Overall, the severity of EPS was described as mild to moderate, transient, and treatable (if necessary). EPS can be screened for in several ways, which is reflected in the non-uniform registration of EPS in the different study populations. One method of screening is assisted self-reporting by parents/children, or—preferably—a combination of both. When no input from the child is possible, the child’s guardian is surveyed; this only happened in exceptional situations. A second option to screen for EPS is by (hetero-)anamnesis. The researcher could explicitly ask for the occurrence of EPS in its various manifestations. A supplementary clinical neurological examination could be conducted. Particular attention should be given to the following: mental status, cranial nerves, motor examination, coordination and gait, and a general observation of the patient (e.g., “are abnormal movements noted?”) [47]. Some structured questionnaires, such as the BARS [21] and the ESRS [20], consist of (hetero)-anamnesis and a clinical neurological examination combined. It is important to highlight that the SAS [18], the ESRS [20], the BARS [21], and the AIMS [19] have been neither validated nor developed specifically for pediatric use [47]. This is why Correll et al. [38] suggest use of the SMURF [23], a standardized pediatric side-effect scale. Based on these questionnaires, researchers can screen for EPS in a structured way and may qualify and quantify the retrieved EPS whereby severity can be assessed.

In recent years, the use of aripiprazole in youth, for both official and off-label indications (anxiety, eating, personality disorders, Gilles de la Tourette syndrome, etc.) [14], has increased because of the perceived favorable risk profile. However, the assumed favorable side-effect profile of atypical antipsychotics as a group relative to the typical antipsychotics has recently been questioned [9, 13]. Our meta-analysis supports these recent concerns, as it reveals a mean EPS incidence in children and adolescents treated with aripiprazole of 17.1 % (95 % CI 0.128–0.223).

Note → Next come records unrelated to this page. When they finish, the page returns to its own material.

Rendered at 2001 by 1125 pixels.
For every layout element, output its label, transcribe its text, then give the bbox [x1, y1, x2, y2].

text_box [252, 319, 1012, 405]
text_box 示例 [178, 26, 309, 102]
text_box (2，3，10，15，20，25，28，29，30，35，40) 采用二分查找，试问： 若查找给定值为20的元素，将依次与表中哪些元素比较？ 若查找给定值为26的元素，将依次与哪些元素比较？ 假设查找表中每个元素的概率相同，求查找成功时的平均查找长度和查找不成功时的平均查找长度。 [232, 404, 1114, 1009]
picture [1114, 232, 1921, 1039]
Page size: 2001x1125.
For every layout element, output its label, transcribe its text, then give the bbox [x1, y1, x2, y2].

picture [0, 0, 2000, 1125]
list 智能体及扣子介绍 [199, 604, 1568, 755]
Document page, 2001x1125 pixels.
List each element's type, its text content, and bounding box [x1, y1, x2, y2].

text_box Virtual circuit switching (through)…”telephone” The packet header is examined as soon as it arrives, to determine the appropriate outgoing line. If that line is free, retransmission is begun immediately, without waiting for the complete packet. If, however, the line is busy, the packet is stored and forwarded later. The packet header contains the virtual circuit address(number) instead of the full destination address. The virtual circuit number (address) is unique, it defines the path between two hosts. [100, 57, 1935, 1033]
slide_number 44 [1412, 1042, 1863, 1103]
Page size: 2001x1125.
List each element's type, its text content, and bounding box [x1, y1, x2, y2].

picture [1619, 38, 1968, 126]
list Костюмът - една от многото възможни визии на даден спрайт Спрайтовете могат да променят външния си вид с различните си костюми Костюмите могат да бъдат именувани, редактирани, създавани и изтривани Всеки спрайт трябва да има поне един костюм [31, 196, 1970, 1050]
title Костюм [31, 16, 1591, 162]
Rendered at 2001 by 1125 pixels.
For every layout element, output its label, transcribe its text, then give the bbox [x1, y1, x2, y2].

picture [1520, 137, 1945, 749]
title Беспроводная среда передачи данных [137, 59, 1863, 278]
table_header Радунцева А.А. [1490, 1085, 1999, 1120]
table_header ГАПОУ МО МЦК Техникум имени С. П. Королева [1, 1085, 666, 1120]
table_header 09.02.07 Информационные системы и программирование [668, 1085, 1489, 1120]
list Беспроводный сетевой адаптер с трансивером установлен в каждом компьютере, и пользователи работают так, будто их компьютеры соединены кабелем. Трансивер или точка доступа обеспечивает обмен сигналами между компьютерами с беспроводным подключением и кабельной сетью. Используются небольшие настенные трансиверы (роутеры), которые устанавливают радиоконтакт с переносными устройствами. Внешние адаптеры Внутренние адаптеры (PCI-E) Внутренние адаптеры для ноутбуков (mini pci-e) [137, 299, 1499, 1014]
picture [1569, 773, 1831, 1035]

This finding highlights the importance of further research in this field, especially considering the significance of how negatively EPS can impact patient quality of life (e.g., through stigmatization, stress and anxiety, and potentially life-threatening events, for example the emergence of laryngospasm) [3]. Randomized, (double) blinded, placebo-controlled/multi-arm, head-to-head comparator studies with long-term follow-up and large study populations with subjects of both sexes are urgently needed. Furthermore, a more precise definition and operationalization of the concept of EPS and of its measurement is necessary. The research setting should mimic a clinical setting as closely as possible. This may lead to the identification of potential risk factors in specific subsets of pediatric patients with the aim of predicting and even preventing the onset of extrapyramidal side effects from treatment with atypical antipsychotics (including aripiprazole).

Each antipsychotic has a unique profile of (side) effects. Besides the risk of the onset of EPS, the risk of emerging metabolic side effects and hyperprolactinemia also plays an important role in the choice of therapy. Atypical antipsychotics should be prescribed with caution in children and adolescents. Hopefully, in the near future, our findings and further research will provide more individualized guidelines to assist clinicians, together with the patient and guardians, to make well-balanced treatment choices.

In addition, given the non-negligible incidence of EPS found in our analysis, clinicians are urged to undertake more targeted medication monitoring in clinical practice. For example, we recommend using the SMURF [23], a standardized pediatric side-effect scale.